__Task item__.
Find all the lines in the entries below that hold the word "middle" and copy them.

__Available data__.
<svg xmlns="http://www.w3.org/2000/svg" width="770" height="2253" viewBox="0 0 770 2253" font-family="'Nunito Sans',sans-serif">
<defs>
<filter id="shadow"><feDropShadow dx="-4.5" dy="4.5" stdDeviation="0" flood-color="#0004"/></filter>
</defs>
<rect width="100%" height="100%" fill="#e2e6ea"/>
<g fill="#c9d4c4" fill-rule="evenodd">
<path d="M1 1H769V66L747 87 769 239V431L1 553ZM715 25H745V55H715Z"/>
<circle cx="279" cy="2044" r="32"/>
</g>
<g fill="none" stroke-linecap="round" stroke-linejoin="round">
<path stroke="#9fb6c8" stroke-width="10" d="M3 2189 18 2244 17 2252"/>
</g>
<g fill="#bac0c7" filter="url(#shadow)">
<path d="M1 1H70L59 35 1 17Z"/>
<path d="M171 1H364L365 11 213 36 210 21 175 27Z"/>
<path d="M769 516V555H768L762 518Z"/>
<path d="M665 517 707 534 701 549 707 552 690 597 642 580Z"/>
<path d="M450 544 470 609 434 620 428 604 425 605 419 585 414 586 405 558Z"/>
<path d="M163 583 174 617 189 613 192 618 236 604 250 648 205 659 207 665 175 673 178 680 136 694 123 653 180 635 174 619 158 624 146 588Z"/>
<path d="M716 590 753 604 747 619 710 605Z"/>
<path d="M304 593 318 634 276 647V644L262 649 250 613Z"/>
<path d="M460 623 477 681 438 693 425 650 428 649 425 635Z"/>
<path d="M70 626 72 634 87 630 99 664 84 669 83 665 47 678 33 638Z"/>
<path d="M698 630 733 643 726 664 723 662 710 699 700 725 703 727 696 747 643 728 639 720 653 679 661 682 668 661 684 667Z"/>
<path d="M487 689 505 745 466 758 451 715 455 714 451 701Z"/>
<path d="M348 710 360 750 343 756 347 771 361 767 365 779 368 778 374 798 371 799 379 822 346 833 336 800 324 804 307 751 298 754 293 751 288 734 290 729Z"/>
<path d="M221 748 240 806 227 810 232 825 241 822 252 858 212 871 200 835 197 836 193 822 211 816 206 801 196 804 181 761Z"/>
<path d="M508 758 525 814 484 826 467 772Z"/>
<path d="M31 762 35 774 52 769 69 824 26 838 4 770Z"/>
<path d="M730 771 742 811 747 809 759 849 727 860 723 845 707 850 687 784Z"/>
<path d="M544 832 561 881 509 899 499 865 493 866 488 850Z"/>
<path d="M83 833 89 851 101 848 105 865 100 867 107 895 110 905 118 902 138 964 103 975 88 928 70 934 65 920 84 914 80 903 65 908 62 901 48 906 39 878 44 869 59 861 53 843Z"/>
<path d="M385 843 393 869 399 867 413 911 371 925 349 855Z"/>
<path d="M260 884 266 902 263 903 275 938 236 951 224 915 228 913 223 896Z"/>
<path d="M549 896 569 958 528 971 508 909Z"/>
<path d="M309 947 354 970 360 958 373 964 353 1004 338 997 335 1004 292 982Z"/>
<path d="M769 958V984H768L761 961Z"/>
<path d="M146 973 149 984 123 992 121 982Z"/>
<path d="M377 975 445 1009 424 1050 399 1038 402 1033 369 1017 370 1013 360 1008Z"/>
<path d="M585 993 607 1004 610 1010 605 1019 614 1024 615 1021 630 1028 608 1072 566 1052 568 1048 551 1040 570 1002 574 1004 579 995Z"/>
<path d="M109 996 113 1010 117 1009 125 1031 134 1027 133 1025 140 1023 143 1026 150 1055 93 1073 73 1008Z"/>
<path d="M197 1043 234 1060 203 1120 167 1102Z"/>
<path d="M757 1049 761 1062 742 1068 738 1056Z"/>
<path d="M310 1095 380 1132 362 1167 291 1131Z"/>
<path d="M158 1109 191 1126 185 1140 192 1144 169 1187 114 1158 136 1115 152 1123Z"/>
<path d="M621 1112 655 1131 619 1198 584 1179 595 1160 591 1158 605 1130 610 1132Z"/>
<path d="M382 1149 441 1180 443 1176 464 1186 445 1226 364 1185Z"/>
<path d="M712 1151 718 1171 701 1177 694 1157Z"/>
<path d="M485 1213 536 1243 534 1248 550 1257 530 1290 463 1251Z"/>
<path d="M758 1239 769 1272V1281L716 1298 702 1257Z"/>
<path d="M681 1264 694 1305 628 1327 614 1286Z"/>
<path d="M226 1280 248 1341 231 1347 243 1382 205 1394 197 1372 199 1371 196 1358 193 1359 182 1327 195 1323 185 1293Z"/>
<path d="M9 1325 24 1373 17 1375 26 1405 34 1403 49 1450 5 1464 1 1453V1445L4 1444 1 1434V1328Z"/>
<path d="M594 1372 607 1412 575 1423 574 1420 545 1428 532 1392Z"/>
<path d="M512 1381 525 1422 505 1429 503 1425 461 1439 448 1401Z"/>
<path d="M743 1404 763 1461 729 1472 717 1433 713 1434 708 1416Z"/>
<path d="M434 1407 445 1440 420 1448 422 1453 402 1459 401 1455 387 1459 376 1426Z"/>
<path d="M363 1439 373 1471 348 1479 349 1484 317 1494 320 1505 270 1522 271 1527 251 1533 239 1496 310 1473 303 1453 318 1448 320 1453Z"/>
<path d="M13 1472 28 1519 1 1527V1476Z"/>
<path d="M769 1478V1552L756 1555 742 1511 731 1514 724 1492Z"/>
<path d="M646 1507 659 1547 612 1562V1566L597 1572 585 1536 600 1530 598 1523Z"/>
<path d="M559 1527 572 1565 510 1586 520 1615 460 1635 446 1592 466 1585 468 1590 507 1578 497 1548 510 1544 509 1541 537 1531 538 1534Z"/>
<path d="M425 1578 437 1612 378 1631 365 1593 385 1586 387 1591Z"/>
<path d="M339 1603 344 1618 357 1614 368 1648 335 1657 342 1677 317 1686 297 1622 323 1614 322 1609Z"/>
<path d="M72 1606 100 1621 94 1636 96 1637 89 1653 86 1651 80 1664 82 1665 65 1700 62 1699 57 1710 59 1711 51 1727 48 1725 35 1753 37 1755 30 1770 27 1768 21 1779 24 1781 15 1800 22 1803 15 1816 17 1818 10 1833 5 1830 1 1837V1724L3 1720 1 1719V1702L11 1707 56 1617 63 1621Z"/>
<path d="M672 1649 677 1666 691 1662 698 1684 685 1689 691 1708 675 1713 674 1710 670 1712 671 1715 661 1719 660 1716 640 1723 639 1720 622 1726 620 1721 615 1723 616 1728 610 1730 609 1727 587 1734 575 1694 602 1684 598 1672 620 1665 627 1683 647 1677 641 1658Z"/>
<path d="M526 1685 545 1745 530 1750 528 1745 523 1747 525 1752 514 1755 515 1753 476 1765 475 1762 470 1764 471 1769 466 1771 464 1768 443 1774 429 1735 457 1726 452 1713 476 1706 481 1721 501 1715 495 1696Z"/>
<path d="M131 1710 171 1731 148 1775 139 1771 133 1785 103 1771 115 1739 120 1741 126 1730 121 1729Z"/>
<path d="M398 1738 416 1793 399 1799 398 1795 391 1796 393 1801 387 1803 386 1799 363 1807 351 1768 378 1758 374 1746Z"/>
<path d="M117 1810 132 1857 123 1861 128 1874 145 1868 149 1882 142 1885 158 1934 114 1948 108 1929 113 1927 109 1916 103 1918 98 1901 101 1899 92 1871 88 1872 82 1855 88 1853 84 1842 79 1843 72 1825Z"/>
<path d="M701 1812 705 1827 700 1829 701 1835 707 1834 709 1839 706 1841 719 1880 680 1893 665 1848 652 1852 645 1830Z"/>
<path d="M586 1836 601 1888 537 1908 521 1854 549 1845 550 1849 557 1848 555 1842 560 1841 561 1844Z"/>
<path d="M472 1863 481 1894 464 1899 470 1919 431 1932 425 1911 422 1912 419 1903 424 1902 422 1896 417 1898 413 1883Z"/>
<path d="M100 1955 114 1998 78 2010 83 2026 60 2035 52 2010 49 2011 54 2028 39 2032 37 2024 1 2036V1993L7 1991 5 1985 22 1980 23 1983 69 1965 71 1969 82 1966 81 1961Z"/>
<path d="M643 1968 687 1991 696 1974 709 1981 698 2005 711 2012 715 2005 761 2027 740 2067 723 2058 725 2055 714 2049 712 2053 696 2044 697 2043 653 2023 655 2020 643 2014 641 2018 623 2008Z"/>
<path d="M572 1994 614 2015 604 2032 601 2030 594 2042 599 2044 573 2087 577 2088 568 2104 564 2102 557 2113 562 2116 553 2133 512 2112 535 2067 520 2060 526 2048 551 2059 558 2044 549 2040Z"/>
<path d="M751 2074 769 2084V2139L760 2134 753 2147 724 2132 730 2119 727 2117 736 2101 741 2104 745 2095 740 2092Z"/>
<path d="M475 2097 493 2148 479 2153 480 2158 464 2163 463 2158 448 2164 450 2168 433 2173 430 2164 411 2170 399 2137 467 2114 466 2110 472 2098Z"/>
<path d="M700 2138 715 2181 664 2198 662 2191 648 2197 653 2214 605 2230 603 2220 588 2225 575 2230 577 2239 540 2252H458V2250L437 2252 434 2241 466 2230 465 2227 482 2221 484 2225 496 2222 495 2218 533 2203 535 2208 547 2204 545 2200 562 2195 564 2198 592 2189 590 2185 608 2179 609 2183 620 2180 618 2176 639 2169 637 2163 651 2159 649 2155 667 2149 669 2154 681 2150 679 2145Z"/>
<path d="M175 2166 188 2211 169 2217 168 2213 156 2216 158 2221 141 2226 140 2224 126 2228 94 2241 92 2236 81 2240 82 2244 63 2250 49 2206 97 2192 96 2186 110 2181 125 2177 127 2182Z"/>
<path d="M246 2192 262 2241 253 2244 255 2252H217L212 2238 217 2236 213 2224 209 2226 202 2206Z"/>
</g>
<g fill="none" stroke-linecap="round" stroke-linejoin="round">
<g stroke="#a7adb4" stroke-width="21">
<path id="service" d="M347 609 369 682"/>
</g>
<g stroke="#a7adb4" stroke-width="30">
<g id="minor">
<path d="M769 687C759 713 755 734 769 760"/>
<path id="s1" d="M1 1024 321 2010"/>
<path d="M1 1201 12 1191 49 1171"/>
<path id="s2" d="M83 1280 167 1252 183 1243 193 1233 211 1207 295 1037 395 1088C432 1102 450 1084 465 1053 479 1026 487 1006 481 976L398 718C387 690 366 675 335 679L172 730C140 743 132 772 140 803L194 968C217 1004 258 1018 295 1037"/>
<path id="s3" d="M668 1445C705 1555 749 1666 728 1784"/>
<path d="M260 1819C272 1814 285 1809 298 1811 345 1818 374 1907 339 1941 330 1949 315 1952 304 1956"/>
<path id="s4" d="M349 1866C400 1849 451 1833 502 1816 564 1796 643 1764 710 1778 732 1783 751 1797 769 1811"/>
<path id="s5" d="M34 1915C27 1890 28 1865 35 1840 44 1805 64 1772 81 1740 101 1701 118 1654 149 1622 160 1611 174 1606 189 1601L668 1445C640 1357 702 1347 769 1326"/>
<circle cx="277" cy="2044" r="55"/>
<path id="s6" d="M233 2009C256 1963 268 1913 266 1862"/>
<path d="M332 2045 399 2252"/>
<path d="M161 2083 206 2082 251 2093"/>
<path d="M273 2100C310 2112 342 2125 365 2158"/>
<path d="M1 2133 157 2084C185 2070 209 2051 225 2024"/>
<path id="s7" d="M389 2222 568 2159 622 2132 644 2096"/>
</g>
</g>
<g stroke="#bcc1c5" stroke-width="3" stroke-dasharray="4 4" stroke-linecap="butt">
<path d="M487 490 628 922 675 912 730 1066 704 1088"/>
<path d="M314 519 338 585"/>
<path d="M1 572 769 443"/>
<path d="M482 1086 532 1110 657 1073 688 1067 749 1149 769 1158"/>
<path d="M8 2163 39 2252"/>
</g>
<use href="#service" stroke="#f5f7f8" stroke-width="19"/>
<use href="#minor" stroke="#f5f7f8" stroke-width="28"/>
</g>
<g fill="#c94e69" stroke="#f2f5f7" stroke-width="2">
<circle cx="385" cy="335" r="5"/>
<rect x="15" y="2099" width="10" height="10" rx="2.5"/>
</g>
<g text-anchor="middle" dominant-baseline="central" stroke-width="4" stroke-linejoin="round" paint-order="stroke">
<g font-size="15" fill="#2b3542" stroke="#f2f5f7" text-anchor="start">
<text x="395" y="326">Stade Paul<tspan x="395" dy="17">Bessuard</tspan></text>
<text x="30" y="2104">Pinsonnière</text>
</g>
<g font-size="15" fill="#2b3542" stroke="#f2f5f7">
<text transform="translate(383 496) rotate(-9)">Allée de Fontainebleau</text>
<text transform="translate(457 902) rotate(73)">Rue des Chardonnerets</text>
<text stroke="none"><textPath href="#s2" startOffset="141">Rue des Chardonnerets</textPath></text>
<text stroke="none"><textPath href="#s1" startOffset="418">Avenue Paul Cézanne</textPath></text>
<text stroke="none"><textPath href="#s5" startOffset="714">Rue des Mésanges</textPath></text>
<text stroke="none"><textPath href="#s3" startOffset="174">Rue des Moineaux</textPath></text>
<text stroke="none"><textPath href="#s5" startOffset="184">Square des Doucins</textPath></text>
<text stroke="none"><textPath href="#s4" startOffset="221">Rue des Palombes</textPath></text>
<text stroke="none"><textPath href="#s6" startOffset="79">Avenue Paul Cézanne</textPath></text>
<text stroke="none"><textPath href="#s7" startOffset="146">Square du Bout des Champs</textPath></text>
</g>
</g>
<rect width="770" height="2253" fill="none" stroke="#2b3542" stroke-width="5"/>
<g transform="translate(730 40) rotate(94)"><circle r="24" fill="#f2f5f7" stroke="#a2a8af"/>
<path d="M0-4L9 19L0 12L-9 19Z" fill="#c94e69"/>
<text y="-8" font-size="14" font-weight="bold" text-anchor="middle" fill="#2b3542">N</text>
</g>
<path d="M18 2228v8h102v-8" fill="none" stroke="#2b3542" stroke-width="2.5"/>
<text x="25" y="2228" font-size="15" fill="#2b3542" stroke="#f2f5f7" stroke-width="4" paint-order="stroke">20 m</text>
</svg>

__Exercise solution__.
<g text-anchor="middle" dominant-baseline="central" stroke-width="4" stroke-linejoin="round" paint-order="stroke">
<text y="-8" font-size="14" font-weight="bold" text-anchor="middle" fill="#2b3542">N</text>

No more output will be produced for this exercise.